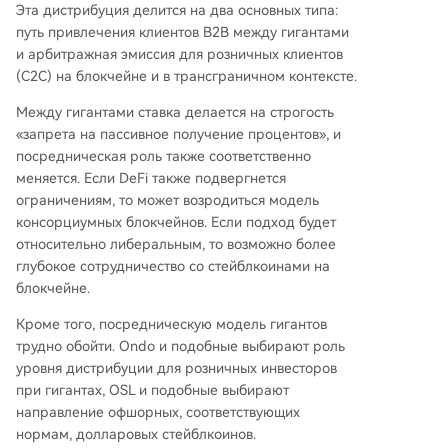
Эта дистрибуция делится на два основных типа:
путь привлечения клиентов B2B между гигантами
и арбитражная эмиссия для розничных клиентов
(C2C) на блокчейне и в трансграничном контексте.
Между гигантами ставка делается на строгость
«запрета на пассивное получение процентов», и
посредническая роль также соответственно
меняется. Если DeFi также подвергнется
ограничениям, то может возродиться модель
консорциумных блокчейнов. Если подход будет
относительно либеральным, то возможно более
глубокое сотрудничество со стейблкоинами на
блокчейне.
Кроме того, посредническую модель гигантов
трудно обойти. Ondo и подобные выбирают роль
уровня дистрибуции для розничных инвесторов
при гигантах, OSL и подобные выбирают
направление офшорных, соответствующих
нормам, долларовых стейблкоинов.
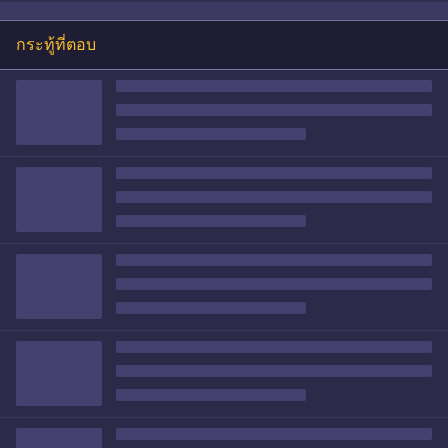
กระทู้ที่ตอบ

WHAT YOU WILL DO: Reproduce every record exactly; images stay out.

TASK SOLUTION:
Эта дистрибуция делится на два основных типа:
путь привлечения клиентов B2B между гигантами
и арбитражная эмиссия для розничных клиентов
(C2C) на блокчейне и в трансграничном контексте.
Между гигантами ставка делается на строгость
«запрета на пассивное получение процентов», и
посредническая роль также соответственно
меняется. Если DeFi также подвергнется
ограничениям, то может возродиться модель
консорциумных блокчейнов. Если подход будет
относительно либеральным, то возможно более
глубокое сотрудничество со стейблкоинами на
блокчейне.
Кроме того, посредническую модель гигантов
трудно обойти. Ondo и подобные выбирают роль
уровня дистрибуции для розничных инвесторов
при гигантах, OSL и подобные выбирают
направление офшорных, соответствующих
нормам, долларовых стейблкоинов.
กระทู้ที่ตอบ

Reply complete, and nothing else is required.